As the others posted we are not even close with present technology, for any variations on a Trebuchet. We are closer for a Brad Edwards type space elevator, space based solar power, flying cars and hundreds of other ideas we likely will never do. Materials likely to be available in this century are not strong enough and payback looks improbable even if we could build it with trash. Neil

IsaacKuo
2011-Dec-05, 04:32 PM
I can't help but wonder if an asteroid bola is the way to go. Use cables to cut a rotating asteroid into two pieces, which are held by cables, tethers, etc. At a certain point, release one. The rotational energy is then released instantly into translational velocity of an asteroid released into a certain direction at certain times.

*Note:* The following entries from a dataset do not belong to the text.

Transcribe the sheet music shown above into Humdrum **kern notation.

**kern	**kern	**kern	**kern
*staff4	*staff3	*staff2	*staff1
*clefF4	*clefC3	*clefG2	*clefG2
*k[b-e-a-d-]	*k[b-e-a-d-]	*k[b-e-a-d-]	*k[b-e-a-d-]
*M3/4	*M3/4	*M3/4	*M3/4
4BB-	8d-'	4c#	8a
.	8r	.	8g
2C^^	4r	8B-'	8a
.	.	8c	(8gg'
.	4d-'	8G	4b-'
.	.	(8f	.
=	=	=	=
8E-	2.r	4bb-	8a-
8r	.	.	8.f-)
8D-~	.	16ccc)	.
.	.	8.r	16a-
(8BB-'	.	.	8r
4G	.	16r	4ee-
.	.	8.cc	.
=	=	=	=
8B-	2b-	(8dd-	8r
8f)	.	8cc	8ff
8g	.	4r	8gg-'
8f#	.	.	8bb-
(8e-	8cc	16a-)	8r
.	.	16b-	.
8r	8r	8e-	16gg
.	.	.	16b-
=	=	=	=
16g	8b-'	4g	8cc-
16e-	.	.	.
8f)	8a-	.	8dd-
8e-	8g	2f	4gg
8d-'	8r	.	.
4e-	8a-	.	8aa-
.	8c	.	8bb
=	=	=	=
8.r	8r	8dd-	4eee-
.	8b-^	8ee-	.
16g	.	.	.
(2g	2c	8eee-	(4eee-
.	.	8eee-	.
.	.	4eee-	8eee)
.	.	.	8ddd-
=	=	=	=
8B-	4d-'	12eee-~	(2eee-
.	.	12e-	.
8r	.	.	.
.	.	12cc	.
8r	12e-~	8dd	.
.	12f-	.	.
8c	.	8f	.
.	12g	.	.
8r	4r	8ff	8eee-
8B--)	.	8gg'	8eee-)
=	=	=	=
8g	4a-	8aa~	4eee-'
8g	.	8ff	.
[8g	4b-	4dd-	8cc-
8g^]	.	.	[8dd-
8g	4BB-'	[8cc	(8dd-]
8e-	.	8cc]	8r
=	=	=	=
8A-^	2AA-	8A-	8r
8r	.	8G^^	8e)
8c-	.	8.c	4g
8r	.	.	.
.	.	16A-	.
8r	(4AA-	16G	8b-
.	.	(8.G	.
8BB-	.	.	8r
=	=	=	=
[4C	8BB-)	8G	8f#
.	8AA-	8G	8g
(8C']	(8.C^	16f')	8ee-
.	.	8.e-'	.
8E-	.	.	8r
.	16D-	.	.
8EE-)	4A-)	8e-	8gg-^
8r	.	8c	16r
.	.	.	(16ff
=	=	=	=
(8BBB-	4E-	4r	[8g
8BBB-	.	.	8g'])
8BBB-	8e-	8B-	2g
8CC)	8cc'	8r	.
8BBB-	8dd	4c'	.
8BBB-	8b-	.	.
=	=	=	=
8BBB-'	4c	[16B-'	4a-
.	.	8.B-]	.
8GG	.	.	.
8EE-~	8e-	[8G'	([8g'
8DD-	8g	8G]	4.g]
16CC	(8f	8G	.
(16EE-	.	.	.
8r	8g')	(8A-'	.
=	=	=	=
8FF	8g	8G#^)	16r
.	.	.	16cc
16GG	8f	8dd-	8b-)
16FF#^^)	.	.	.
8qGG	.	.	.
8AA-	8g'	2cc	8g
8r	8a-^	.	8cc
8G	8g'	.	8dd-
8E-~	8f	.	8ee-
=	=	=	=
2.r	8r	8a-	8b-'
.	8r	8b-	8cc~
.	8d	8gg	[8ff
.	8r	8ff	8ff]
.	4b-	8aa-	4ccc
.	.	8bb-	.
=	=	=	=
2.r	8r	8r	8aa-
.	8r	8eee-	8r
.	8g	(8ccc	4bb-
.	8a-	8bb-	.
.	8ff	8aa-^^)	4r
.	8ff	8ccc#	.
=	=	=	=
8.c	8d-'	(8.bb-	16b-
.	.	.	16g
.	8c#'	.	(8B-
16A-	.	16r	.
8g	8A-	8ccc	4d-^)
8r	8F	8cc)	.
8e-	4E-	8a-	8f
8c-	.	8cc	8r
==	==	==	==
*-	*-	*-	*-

It isn't. You are limited to low tip velocities due to the strength of the tether. You can get better performance from expanding gas (i.e. a rocket or an explosive). Generally, gas pressure offers superior performance to mechanical gizmos. This general principle is visible in Pumpkin chunkin contests, where compressed gas launchers outperform mechanical launchers by a wide margin.

PraedSt
2011-Dec-06, 10:20 AM
Why don't they use balloons to carry space rockets up high in the atmosphere before switching on the engine?You need very big balloons and they're also hard to control.
Some plans: http://en.wikipedia.org/wiki/ARCASPACE http://en.wikipedia.org/wiki/JP_Aerospace

whimsyfree
2011-Dec-08, 08:20 PM
It isn't. You are limited to low tip velocities due to the strength of the tether. You can get better performance from expanding gas (i.e. a rocket or an explosive). Generally, gas pressure offers superior performance to mechanical gizmos. This general principle is visible in Pumpkin chunkin contests, where compressed gas launchers outperform mechanical launchers by a wide margin.

I've never heard of Pumpkin chunkin contests but it became obvious to our ancestors that compressed gas launchers (cannon) outperformed mechanical launchers (trebuchets) by a wide margin a long time ago.